The PTA must also be able to remain calm even during medical emergencies in order to ensure that he or she will provide the best possible assistance to the patient.

Honesty and the Ability to Handle Confidential Information

All medical professionals regularly handle confidential patient information. Both federal and state law mandate that this information must only be shared with authorized individuals.

For this reason, a PTA must always be aware that he or she has been entrusted with a great responsibility in handling a patient’s confidential information.

In addition, patients and family members will often ask the PTA for advice that he or she is not qualified to provide. The PTA must be honest with his or her patients in this case rather than raising false hopes by providing a diagnosis that he or she is not qualified to make.

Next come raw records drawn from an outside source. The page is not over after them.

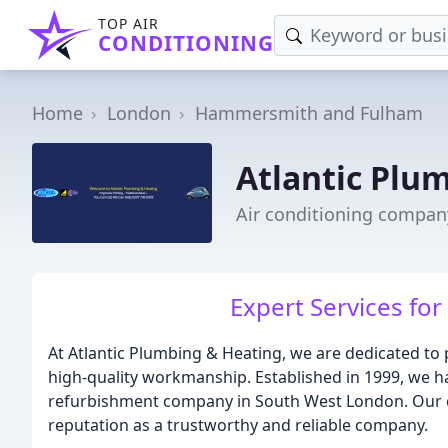
TOP AIR
CONDITIONING
Home
London
Hammersmith and Fulham
Atlantic Plu
Air conditioning compa
Expert Services fo
At Atlantic Plumbing & Heating, we are dedicated to
high-quality workmanship. Established in 1999, we 
refurbishment company in South West London. Our c
reputation as a trustworthy and reliable company.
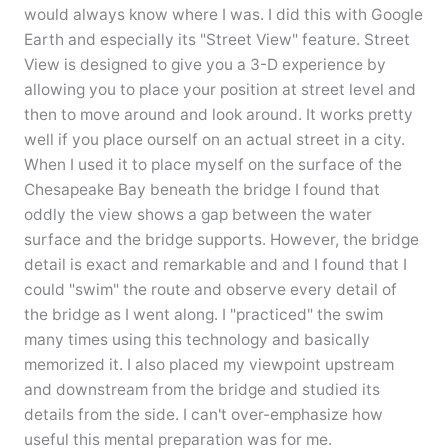
would always know where I was. I did this with Google
Earth and especially its "Street View" feature. Street
View is designed to give you a 3-D experience by
allowing you to place your position at street level and
then to move around and look around. It works pretty
well if you place ourself on an actual street in a city.
When I used it to place myself on the surface of the
Chesapeake Bay beneath the bridge I found that
oddly the view shows a gap between the water
surface and the bridge supports. However, the bridge
detail is exact and remarkable and and I found that I
could "swim" the route and observe every detail of
the bridge as I went along. I "practiced" the swim
many times using this technology and basically
memorized it. I also placed my viewpoint upstream
and downstream from the bridge and studied its
details from the side. I can't over-emphasize how
useful this mental preparation was for me.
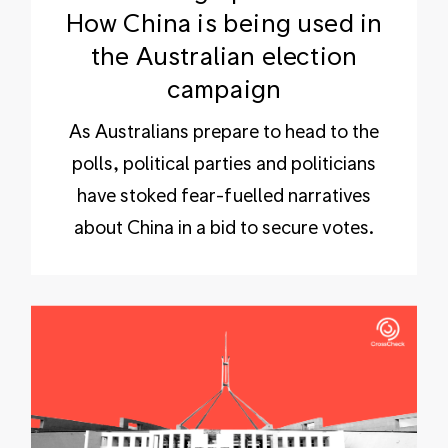
How China is being used in
the Australian election
campaign
As Australians prepare to head to the
polls, political parties and politicians
have stoked fear-fuelled narratives
about China in a bid to secure votes.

This can be very difficult in some cases, as the patient, family members and friends may be quite insistent in their desire for the PTA to provide medical information. Nonetheless, the PTA must be able to calmly direct the patient to those medical professionals who are qualified to discuss his or her case.

Ultimately, becoming a PTA can be an excellent choice for those individuals seeking a long-term and rewarding career. By becoming a PTA and focusing on the qualities needed to ensure success, an individual will be able to enter a rewarding career as a licensed PTA.